Not as incendiary as those two, but close to home, was when a resident in Sitio Panagdait, Barangay Kasambagan on Sunday, Jan. 26, set his house on fire. The act downed 25 other homes and killed a neighbor reportedly locked up by relatives for stray behavior. One man’s fury was a whole village’s tragedy.

In Barangay Liburon, Carcar City, on the same day as the Kasambagan fire, a jealous husband stabbed his wife dead and burned down their house, leaving his two-month-old baby to the rescue of neighbors. If it’s any consolation, the house alone burned.

Punctuating all these news is the death of NBA star Kobe Bryant, and there’s something curious about how grief is carried out in social media. The death had ignited posts that highlighted not just a dazzling career, but the rectitude in his personal life. Nothing can be better practice in social media than glorifying deeds that inspire the rest of us to be better persons.

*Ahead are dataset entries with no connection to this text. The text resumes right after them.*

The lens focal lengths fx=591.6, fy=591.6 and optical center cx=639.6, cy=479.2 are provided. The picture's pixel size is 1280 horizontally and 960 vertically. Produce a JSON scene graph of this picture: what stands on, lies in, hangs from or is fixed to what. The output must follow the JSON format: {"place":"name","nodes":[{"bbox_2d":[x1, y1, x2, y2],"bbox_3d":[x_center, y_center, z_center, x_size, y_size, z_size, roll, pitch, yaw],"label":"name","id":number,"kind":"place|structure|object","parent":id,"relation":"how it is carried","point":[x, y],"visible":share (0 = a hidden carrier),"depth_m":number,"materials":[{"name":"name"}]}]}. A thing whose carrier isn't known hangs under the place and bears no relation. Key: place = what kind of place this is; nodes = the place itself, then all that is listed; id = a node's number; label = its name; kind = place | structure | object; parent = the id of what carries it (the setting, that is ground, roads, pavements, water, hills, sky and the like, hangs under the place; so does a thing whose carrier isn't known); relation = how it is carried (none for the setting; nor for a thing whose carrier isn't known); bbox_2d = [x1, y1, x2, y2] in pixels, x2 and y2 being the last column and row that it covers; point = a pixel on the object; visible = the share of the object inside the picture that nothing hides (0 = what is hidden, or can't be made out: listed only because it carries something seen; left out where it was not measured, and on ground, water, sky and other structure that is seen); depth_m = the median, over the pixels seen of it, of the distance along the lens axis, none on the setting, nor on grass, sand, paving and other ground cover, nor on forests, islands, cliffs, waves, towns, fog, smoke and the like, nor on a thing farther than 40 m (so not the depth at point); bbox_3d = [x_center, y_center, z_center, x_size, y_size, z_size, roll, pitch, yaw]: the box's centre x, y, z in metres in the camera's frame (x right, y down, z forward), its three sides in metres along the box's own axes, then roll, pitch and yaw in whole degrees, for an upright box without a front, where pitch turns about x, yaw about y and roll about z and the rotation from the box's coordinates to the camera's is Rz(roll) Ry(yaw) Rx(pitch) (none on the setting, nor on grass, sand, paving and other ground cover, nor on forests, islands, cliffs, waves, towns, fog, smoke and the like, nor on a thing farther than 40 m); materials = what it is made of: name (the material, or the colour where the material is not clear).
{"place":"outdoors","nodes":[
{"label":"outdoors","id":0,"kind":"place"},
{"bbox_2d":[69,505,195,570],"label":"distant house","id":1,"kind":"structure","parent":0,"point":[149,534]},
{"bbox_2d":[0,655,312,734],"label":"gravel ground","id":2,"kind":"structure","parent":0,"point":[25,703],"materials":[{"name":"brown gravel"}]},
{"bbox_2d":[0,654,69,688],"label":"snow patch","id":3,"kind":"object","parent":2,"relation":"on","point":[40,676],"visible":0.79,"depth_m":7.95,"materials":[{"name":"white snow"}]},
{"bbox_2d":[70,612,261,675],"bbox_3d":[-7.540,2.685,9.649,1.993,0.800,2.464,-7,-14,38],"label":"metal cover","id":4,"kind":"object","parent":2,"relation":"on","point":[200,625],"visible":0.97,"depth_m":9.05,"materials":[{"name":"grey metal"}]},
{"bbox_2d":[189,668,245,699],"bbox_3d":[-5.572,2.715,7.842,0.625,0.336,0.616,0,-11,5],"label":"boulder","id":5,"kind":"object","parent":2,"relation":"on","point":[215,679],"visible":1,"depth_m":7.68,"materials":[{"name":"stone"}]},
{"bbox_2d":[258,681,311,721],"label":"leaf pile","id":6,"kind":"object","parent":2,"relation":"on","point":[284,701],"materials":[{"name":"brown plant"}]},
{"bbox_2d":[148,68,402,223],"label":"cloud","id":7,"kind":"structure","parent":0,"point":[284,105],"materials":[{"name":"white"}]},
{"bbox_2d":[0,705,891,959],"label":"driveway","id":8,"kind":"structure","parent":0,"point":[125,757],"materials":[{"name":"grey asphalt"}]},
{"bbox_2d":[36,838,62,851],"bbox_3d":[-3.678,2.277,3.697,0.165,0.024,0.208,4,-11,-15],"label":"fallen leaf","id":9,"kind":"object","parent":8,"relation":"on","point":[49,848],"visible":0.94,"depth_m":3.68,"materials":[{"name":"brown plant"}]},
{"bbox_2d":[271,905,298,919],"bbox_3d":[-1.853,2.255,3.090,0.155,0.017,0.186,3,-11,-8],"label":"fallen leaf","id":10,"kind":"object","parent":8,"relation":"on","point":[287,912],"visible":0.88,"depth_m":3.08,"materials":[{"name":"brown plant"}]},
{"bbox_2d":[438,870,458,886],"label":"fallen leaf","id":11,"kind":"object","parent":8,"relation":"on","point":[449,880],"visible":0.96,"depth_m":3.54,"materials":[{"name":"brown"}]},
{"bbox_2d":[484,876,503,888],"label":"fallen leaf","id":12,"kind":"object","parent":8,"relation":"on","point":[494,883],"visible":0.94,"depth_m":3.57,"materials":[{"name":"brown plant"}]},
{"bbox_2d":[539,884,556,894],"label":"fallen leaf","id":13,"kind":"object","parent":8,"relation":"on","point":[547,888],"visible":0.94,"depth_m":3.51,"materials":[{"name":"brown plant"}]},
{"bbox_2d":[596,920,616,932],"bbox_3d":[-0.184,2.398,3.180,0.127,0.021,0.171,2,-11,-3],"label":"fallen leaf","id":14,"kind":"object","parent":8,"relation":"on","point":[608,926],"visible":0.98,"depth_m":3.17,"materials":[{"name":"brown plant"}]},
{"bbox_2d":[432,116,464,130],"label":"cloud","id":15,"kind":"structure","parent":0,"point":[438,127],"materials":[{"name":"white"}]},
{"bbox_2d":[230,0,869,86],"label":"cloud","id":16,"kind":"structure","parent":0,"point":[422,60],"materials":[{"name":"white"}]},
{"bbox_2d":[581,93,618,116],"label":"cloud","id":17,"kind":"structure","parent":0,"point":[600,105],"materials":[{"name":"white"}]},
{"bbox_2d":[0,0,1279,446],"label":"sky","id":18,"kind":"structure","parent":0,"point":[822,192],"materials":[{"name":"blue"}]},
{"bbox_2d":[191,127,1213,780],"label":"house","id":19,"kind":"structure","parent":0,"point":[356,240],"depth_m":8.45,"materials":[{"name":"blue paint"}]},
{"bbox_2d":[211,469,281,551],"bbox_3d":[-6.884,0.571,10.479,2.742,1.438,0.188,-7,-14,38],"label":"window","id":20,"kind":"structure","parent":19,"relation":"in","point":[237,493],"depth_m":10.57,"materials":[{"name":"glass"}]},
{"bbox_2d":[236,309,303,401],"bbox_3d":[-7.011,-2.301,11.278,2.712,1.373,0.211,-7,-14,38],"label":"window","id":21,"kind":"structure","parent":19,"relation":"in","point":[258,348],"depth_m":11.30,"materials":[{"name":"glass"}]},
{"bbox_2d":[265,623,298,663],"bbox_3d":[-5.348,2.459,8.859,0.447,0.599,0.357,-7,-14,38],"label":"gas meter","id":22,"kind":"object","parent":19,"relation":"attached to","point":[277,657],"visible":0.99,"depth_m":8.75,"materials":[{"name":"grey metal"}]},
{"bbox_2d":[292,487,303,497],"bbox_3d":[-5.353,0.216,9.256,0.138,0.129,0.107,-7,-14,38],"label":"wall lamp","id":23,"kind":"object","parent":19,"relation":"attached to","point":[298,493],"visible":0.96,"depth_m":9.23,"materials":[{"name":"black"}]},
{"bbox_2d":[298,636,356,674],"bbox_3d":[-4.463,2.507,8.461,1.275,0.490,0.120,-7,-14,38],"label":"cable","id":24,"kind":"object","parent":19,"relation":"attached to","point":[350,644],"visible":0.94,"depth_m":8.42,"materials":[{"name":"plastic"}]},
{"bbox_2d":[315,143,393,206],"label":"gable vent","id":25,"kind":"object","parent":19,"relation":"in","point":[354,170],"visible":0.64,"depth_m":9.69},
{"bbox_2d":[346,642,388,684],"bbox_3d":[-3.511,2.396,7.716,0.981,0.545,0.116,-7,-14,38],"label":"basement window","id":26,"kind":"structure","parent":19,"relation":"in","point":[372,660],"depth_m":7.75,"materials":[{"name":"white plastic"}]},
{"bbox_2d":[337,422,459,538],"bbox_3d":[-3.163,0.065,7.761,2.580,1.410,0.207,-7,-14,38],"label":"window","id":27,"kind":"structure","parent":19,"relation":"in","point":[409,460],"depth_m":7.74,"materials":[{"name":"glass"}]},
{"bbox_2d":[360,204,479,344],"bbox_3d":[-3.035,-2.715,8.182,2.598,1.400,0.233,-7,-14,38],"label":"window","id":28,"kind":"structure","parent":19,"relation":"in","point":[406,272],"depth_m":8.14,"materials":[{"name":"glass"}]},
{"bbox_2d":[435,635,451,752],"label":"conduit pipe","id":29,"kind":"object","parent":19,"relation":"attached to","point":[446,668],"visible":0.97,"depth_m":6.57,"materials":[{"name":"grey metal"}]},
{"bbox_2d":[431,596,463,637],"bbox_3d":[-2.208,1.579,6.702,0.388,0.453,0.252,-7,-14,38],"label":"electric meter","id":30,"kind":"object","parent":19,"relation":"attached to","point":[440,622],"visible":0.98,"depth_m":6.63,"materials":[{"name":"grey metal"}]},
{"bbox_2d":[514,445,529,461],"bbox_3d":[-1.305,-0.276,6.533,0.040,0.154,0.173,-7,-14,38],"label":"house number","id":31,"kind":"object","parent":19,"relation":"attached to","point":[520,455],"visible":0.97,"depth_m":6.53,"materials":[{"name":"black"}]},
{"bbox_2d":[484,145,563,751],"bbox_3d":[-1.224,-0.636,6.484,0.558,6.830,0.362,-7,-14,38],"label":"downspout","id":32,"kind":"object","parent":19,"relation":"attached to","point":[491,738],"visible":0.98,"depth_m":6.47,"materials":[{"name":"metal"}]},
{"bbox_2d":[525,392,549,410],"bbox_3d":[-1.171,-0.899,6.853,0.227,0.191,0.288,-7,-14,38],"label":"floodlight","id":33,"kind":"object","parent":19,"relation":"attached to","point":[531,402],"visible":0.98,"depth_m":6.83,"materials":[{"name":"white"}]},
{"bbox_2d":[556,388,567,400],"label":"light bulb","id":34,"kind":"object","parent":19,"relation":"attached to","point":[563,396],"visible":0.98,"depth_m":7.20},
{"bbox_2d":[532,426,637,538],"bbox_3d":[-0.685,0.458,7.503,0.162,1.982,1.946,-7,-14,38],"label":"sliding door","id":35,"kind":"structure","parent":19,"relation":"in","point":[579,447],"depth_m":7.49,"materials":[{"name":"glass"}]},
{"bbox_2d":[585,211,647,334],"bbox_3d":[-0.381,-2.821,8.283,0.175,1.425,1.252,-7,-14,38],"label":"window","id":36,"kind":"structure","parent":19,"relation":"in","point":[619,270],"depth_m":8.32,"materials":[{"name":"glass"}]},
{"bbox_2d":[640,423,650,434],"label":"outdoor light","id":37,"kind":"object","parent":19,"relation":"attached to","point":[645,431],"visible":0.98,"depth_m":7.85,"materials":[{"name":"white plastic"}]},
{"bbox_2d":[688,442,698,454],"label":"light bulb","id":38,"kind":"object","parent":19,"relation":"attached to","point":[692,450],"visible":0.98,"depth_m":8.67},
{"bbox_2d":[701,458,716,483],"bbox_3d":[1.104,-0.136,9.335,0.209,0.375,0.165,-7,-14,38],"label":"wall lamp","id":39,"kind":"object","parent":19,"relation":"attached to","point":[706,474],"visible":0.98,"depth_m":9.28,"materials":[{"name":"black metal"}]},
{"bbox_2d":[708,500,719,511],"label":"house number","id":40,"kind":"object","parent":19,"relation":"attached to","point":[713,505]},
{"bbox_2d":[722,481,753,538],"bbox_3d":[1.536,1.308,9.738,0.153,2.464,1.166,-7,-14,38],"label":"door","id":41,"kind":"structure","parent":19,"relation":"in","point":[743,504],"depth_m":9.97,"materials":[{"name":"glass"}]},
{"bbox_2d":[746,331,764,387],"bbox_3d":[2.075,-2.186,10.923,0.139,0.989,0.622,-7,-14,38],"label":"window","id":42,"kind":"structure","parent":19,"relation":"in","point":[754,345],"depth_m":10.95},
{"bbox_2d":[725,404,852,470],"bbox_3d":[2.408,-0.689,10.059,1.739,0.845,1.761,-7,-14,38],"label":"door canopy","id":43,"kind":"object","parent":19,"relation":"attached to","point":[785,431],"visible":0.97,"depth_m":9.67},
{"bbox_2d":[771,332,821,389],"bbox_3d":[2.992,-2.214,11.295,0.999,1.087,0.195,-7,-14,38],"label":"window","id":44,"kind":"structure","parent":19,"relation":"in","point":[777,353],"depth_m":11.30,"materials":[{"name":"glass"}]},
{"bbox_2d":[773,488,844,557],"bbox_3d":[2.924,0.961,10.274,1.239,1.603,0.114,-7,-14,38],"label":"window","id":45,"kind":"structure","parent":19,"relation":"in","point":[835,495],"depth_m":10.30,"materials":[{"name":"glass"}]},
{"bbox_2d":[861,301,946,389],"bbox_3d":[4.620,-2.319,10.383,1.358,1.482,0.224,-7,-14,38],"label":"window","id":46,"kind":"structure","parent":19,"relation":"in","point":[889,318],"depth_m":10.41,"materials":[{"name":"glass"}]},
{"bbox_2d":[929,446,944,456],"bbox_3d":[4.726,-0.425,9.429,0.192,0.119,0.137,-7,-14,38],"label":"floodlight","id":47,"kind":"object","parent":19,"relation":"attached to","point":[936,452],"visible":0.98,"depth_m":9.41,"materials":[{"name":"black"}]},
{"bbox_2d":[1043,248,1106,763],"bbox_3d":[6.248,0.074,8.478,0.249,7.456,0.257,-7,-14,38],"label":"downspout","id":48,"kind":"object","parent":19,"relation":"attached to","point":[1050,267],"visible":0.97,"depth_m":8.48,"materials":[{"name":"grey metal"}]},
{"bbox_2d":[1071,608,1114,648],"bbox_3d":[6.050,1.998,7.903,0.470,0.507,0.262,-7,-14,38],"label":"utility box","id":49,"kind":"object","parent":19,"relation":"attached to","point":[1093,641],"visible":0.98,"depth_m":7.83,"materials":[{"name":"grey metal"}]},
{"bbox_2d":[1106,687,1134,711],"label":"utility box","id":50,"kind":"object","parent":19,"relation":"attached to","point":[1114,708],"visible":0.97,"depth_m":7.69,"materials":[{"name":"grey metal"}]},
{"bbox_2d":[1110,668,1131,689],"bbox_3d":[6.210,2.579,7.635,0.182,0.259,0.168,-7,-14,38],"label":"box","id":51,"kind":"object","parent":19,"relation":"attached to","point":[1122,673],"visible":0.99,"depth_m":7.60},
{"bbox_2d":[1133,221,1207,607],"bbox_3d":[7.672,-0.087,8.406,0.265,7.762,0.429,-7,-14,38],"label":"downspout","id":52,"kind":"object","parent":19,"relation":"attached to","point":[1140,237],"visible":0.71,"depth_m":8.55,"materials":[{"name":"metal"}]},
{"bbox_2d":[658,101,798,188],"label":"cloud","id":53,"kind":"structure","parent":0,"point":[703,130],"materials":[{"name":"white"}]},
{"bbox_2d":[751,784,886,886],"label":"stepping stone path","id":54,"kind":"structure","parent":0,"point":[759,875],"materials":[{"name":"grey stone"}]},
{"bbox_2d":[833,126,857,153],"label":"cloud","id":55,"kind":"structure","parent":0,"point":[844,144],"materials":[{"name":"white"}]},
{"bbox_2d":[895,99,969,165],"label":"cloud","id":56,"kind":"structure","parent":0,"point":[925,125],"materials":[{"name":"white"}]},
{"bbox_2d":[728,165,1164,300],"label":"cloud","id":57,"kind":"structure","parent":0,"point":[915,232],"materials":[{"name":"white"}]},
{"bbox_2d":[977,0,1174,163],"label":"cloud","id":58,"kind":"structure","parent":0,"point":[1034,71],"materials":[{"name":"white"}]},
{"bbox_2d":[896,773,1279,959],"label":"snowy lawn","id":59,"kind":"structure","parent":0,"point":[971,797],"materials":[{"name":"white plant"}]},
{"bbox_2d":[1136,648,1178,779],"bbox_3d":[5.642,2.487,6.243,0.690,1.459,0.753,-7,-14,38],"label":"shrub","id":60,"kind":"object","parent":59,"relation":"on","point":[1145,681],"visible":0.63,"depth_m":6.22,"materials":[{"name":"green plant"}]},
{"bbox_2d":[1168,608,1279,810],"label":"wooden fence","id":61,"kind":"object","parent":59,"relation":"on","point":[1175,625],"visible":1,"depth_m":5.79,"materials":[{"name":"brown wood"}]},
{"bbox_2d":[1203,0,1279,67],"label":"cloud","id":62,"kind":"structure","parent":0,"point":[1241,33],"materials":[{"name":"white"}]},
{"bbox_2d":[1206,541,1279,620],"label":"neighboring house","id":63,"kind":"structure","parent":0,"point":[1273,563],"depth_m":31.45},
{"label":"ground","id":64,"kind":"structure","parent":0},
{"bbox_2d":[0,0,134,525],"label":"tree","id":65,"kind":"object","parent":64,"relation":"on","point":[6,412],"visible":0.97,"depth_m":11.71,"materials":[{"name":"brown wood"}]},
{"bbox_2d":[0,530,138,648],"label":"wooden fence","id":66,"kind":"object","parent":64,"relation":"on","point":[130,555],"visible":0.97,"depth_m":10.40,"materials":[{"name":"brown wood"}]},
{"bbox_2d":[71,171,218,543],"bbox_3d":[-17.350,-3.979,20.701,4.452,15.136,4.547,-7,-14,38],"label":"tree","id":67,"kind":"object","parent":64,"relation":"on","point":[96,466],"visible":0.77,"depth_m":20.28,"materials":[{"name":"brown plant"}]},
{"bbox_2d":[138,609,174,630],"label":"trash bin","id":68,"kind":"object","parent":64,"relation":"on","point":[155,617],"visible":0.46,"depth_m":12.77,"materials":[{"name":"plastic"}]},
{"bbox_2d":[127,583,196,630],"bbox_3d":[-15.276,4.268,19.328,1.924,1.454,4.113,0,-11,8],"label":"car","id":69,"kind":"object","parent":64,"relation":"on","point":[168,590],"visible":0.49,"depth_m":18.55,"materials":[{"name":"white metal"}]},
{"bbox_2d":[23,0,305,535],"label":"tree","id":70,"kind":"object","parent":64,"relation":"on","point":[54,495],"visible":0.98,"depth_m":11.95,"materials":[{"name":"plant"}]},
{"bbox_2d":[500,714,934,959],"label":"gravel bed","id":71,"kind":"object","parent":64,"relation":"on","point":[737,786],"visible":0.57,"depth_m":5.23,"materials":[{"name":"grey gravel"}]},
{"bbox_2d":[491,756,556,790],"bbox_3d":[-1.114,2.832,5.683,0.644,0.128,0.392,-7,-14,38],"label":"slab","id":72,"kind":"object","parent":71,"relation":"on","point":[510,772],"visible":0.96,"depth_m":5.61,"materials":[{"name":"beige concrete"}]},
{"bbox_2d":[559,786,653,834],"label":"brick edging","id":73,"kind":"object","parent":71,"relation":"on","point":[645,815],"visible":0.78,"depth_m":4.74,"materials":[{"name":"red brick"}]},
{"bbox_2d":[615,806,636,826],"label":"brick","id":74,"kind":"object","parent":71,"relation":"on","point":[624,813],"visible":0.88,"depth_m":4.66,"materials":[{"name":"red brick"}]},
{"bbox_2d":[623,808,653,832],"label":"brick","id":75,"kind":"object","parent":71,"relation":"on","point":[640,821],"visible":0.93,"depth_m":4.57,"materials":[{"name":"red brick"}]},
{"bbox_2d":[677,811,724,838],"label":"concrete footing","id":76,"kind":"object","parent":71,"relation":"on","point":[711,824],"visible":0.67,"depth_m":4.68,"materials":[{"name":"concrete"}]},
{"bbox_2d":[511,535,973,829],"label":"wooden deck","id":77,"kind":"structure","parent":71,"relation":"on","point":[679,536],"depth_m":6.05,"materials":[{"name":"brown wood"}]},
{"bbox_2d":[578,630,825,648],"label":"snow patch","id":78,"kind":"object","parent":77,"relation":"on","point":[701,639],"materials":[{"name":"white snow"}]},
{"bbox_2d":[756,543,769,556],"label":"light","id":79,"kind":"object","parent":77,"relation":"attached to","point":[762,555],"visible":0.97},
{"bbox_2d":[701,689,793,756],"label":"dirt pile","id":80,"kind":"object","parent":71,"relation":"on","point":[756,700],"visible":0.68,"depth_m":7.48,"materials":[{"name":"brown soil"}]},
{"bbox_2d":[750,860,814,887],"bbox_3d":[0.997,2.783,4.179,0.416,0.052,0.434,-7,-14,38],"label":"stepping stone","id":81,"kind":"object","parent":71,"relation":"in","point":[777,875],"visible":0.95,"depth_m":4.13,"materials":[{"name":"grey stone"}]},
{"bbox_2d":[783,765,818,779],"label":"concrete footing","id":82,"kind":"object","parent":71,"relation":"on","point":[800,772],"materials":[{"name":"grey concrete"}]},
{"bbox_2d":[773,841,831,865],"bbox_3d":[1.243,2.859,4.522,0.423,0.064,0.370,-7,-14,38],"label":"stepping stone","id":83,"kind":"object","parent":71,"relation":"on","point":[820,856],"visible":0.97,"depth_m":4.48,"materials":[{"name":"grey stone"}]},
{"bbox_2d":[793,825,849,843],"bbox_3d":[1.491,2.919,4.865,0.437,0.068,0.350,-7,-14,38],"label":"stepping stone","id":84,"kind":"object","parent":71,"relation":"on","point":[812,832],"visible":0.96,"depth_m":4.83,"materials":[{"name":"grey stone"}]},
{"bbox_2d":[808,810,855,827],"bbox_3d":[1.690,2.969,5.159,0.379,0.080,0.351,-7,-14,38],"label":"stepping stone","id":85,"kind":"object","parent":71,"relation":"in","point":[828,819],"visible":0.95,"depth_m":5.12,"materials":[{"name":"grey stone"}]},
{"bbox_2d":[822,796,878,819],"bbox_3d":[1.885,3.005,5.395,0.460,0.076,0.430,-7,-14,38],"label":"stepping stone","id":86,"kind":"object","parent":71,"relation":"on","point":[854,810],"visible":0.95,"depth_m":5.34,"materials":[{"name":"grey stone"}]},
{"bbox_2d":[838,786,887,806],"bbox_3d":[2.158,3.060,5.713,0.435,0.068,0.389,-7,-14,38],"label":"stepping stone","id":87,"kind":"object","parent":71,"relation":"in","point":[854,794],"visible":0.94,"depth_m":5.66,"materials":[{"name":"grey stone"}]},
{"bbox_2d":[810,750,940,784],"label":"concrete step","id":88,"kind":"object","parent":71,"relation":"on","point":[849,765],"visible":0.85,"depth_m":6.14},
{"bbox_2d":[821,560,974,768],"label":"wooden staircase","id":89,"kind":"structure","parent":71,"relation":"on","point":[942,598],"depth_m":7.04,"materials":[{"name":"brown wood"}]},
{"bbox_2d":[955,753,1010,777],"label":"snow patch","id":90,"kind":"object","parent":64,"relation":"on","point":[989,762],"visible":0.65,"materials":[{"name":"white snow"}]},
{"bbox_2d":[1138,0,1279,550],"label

Remember, too, that there weren’t a few stories of heroism in the Taal saga. As fiery as nature itself was the outburst of the bayanihan spirit in that part of the world.

At the end of the day, no matter the dizzying disturbances this month brought us, we still have the feel of a community that, quite by reflex, pushes back against tragedy. And that’s where we find hope. Within ourselves.